1. Section 3, Transfer of Property Act, 1882.
It may be desirable to have definition adopting one of the two precedents referred to above. We prefer that contained in the Transfer of Property Act-of course, with the modification that one witness should do. We may add that the change recommended by us have generally found favour with most of the replies to our Questionnaire,1 wherein we had included specific queries as to the points which we have discussed above concerning section 2(b) and section 2(c).
1. Question 6.
4.26. The following rough draft is recommended
"Explanation.-In this clause, "attested", in relation to an instrument, means attested by at least one witness who has seen the executant sign or affix his mark to the instrument, or has seen some other person sign the instrument in the presence and by the direction of the executant, or has received from the executant a personal acknowledgment of his signature or mark, or of the signature of such other person, and has signed the instrument in the presence of the executant; but no particular form of attestation shall be necessary,"

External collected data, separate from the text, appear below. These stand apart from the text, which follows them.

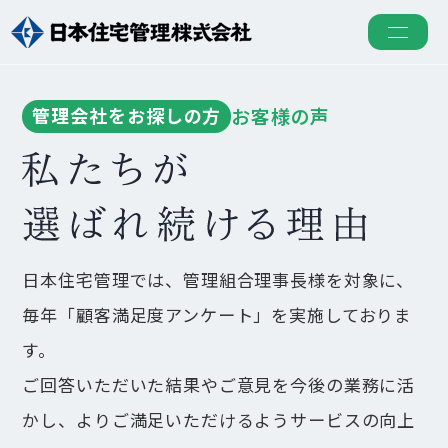
管理会社をお探しの方
お客様の声
5つの強み
日本住宅管理では、管理組合理事長様を対象に、
毎年「顧客
満足度アンケート」を実施しておりま
組合運営サポート
す。​
ご回答いただいた結果やご意見を今後の業務に活
透明会計サポート
かし、
よりご満足
いただけるようサービスの向上
マンションにお住まいの方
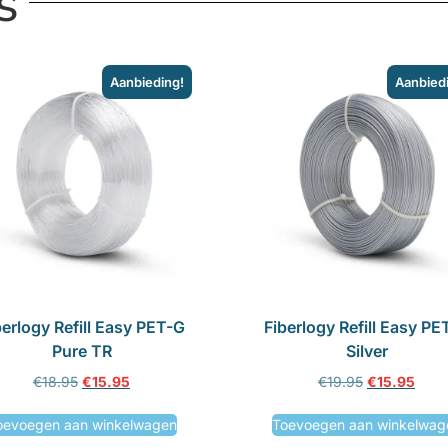
s
Aanbieding!
Aanbied
berlogy Refill Easy PET-G
Fiberlogy Refill Easy PE
Pure TR
Silver
€
18.95
€
15.95
€
19.95
€
15.95
oevoegen aan winkelwagen
Toevoegen aan winkelwag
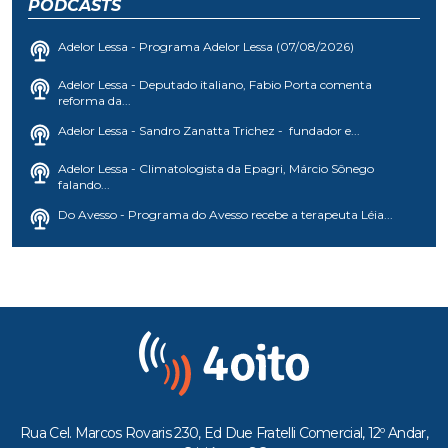
PODCASTS
Adelor Lessa - Programa Adelor Lessa (07/08/2026)
Adelor Lessa - Deputado italiano, Fabio Porta comenta
reforma da...
Adelor Lessa - Sandro Zanatta Trichez - fundador e...
Adelor Lessa - Climatologista da Epagri, Márcio Sônego
falando...
Do Avesso - Programa do Avesso recebe a terapeuta Léia...
Rua Cel. Marcos Rovaris 230, Ed Due Fratelli Comercial, 12º Andar,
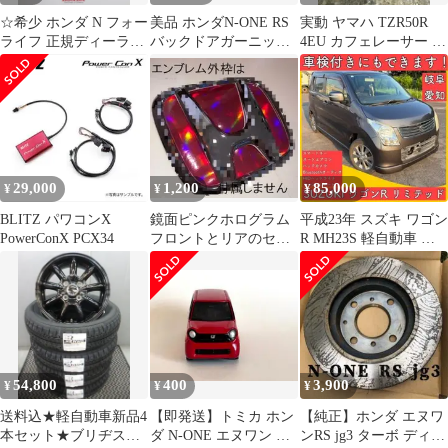
☆希少 ホンダ N フォー
美品 ホンダN-ONE RS
実動 ヤマハ TZR50R
ライフ 正規ディーラー
バックドアガーニッシ
4EU カフェレーサー デ
グッズ リーフレット
ュ
イトナボアアップ
29,000
1,200
85,000
¥
¥
¥
BLITZ パワコンX
鏡面ピンクホログラム
平成23年 スズキ ワゴン
PowerConX PCX34
フロントとリアのセッ
R MH23S 軽自動車 岐
ト N-ONE JG1/JG2 Nワ
阜 愛知 三重 滋賀 福井
ン
54,800
400
3,900
¥
¥
¥
送料込★軽自動車新品4
【即発送】トミカ ホン
【純正】ホンダ エヌワ
本セット★ブリヂスト
ダ N-ONE エヌワン レ
ンRS jg3 ターボ ディス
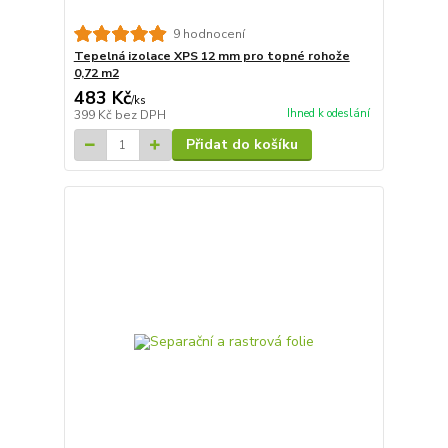
9 hodnocení
Tepelná izolace XPS 12 mm pro topné rohože
0,72 m2
483 Kč
/
ks
Ihned k odeslání
399 Kč
bez DPH
Přidat do košíku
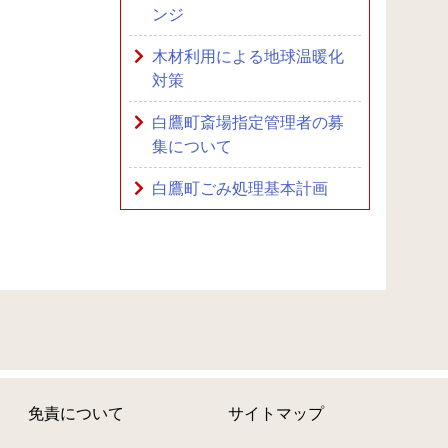
ンジ
木材利用による地球温暖化
対策
白鷹町斎場指定管理者の募
集について
白鷹町ごみ処理基本計画
免責について
サイトマップ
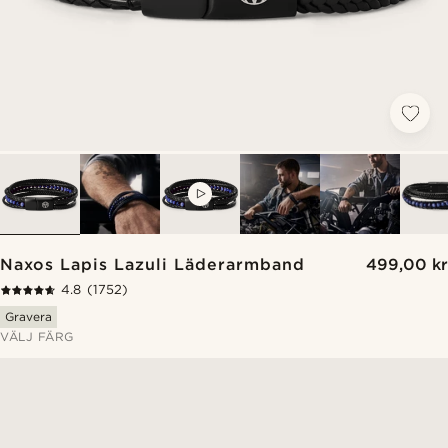
VIDEO
Naxos Lapis Lazuli Läderarmband
499,00 kr
4.8
(1752)
Gravera
VÄLJ FÄRG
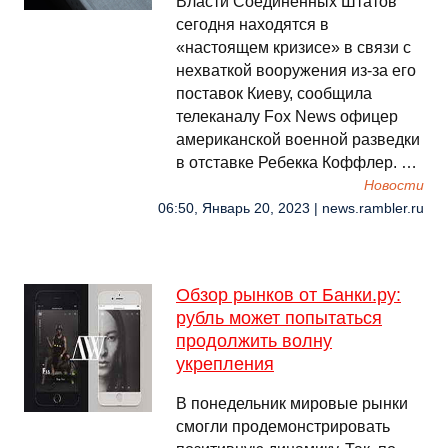
Власти Соединённых Штатов
сегодня находятся в
«настоящем кризисе» в связи с
нехваткой вооружения из-за его
поставок Киеву, сообщила
телеканалу Fox News офицер
американской военной разведки
в отставке Ребекка Коффлер. …
Новости
06:50, Январь 20, 2023 | news.rambler.ru
Обзор рынков от Банки.ру:
рубль может попытаться
продолжить волну
укрепления
В понедельник мировые рынки
смогли продемонстрировать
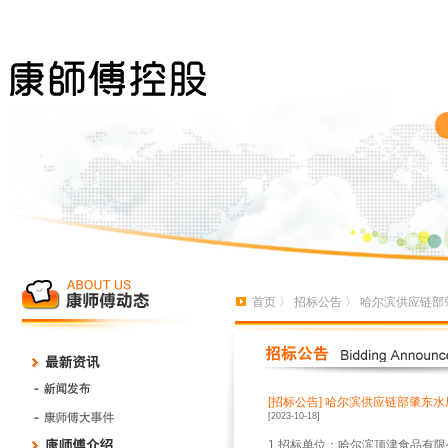
首页
〉
招标公告
〉 哈尔滨供应链部
[招标公告]
哈尔滨供应链部肇东水
[2023-10-18]
1.招标单位：哈尔滨顶津食品有限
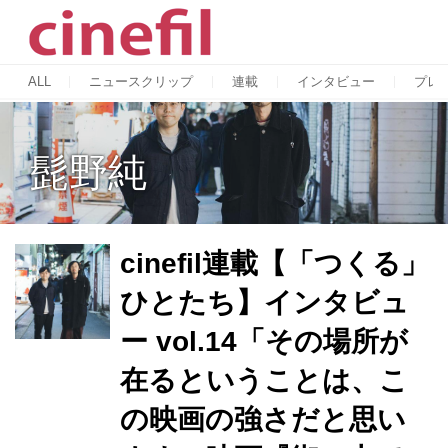
ALL
ニュースクリップ
連載
インタビュー
プレ
髭野純
cinefil連載【「つくる」
ひとたち】インタビュ
ー vol.14「その場所が
在るということは、こ
の映画の強さだと思い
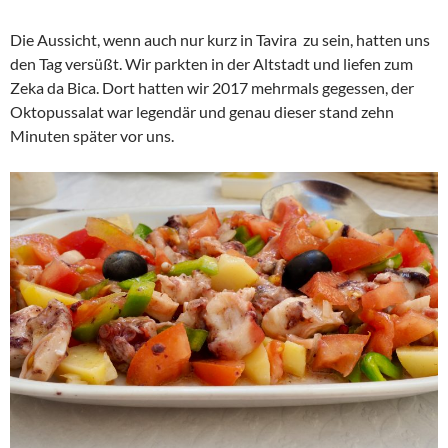
Die Aussicht, wenn auch nur kurz in Tavira zu sein, hatten uns
den Tag versüßt. Wir parkten in der Altstadt und liefen zum
Zeka da Bica. Dort hatten wir 2017 mehrmals gegessen, der
Oktopussalat war legendär und genau dieser stand zehn
Minuten später vor uns.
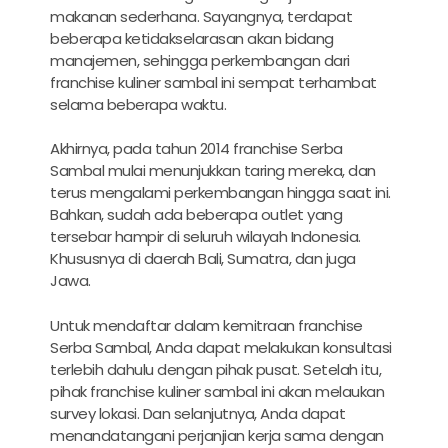
makanan sederhana. Sayangnya, terdapat
beberapa ketidakselarasan akan bidang
manajemen, sehingga perkembangan dari
franchise kuliner sambal ini sempat terhambat
selama beberapa waktu.
Akhirnya, pada tahun 2014 franchise Serba
Sambal mulai menunjukkan taring mereka, dan
terus mengalami perkembangan hingga saat ini.
Bahkan, sudah ada beberapa outlet yang
tersebar hampir di seluruh wilayah Indonesia.
Khususnya di daerah Bali, Sumatra, dan juga
Jawa.
Untuk mendaftar dalam kemitraan franchise
Serba Sambal, Anda dapat melakukan konsultasi
terlebih dahulu dengan pihak pusat. Setelah itu,
pihak franchise kuliner sambal ini akan melaukan
survey lokasi. Dan selanjutnya, Anda dapat
menandatangani perjanjian kerja sama dengan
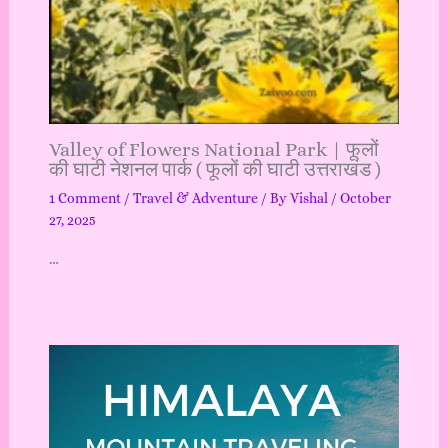
Valley of Flowers National Park | फूलों
की घाटी नेशनल पार्क ( फूलों की घाटी उत्तराखंड )
1 Comment
/
Travel & Adventure
/ By
Vishal
/
October
27, 2025
…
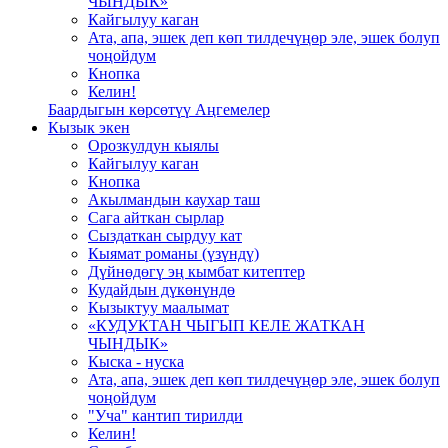
ЧЫНДЫК»
Кайгылуу каган
Ата, апа, эшек деп көп тилдечүңөр эле, эшек болуп
чоңойдум
Кнопка
Келин!
Баардыгын көрсөтүү Аңгемелер
Кызык экен
Орозкулдун кыялы
Кайгылуу каган
Кнопка
Акылмандын каухар таш
Сага айткан сырлар
Сыздаткан сырдуу кат
Кыямат романы (үзүндү)
Дүйнөдөгү эң кымбат китептер
Кудайдын дүкөнүндө
Кызыктуу маалымат
«КУДУКТАН ЧЫГЫП КЕЛЕ ЖАТКАН
ЧЫНДЫК»
Кыска - нуска
Ата, апа, эшек деп көп тилдечүңөр эле, эшек болуп
чоңойдум
"Уча" кантип тирилди
Келин!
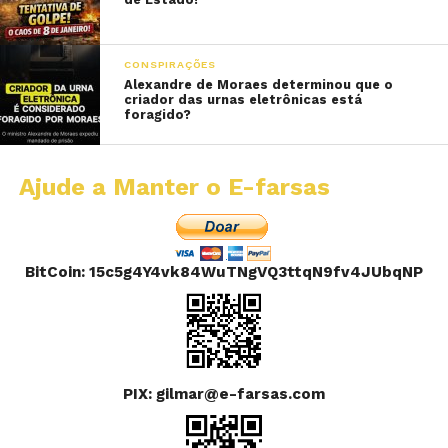
CONSPIRAÇÕES
Alexandre de Moraes determinou que o
criador das urnas eletrônicas está
foragido?
Ajude a Manter o E-farsas
BitCoin: 15c5g4Y4vk84WuTNgVQ3ttqN9fv4JUbqNP
PIX: gilmar@e-farsas.com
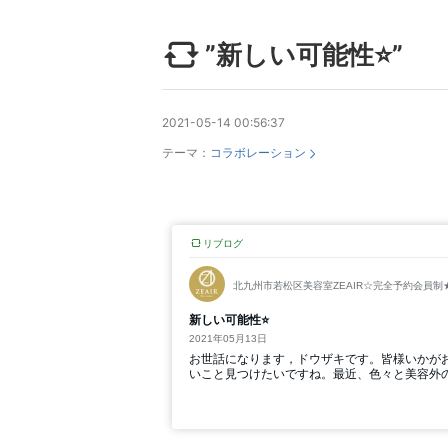
”新しい可能性⭐”
2021-05-14 00:56:37
テーマ：
コラボレーション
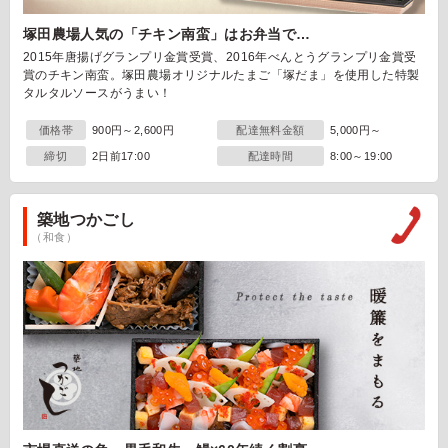
塚田農場人気の「チキン南蛮」はお弁当で…
2015年唐揚げグランプリ金賞受賞、2016年べんとうグランプリ金賞受
賞のチキン南蛮。塚田農場オリジナルたまご「塚だま」を使用した特製
タルタルソースがうまい！
価格帯
900円～2,600円
配達無料金額
5,000円～
締切
2日前17:00
配達時間
8:00～19:00
築地つかごし
（和食）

4.27. Section 2(6)-"chargeable".- Section 2(6) defines the expression "chargeable", and needs no change.
4.28. Section 2(7)-"Cheque".-
Section 2(7) defines "cheque" as meaning a bill of exchange drawn on a specified banker and not expressed to be payable otherwise than on demand. The definition of "cheque" in the Negotiable Instruments Act is identical.1 In England,2 the Bills of Exchange Act defines "cheque" as a bill of exchange drawn on a banker payable on demand. The English Stamp Act does not define a "cheque". The word "specified" occurring in our Negotiable Instruments Act, is not to be found in the Bills of Exchange Act, and the requirement of demand is expressed in positive terms. It may be noted that the definition in the (English) Bills of Exchange Act, is itself based on a judicial decision.3
We are not, however, concerned with these minute differences between the Negotiable Instruments Act and the Bills of Exchange Act as regards the definition of "cheque". If, in future, the Negotiable Instruments Act is revised, the definition in the Stamp Act could be reconsidered if that is regarded as appropriate.
1. Section 6, Negotiable Instrument Act, 1882.
2. Section 73, Bills of Exchange Act, 1882 (Eng).
3. Hopkinson v. Foster, 1874 LR Eq 74.
4.29. Stamp Duty on cheques in England.-
In England, cheques are subject to Stamp Duty;1 but the person to whom the cheque is presented may, if it is unstamped,2 affix thereto an adhesive stamp of the requisite amount.3
It may be noted that stamp duty is not leviable in India on cheques now, because Article 13 which levies a duty on a bill of exchange was so amended in 1927 as to remove the duty. What, then, is the significance of the definition of "cheque" in the Indian Stamp Act? So far as could be ascertained, and apart from the articles, there is one section of the Stamp Act4-section 30-which now uses the expression "cheque". That section provides that any person receiving any money exceeding twenty rupees in amount, or any bill of exchange, cheque or promissory note for an amount exceeding twenty rupees shall, on demand, give a duly stamped receipt for the same. The expression "cheque" appears in a few articles also. Thus, the definition has very limited utility. However, no changes appear to be necessary in this definition.
1. The Stamp Duty is a fixed one of 2 pence.
2. Section 38(2), Stamp Act, 1891.
3. As to drafts, see discussion relating to section 2(3)-"bill of exchange".
4. Section 30.
4.30. Section 2(9)-"Collector".- Section 2(9) defines the expression "Collector", and needs no change.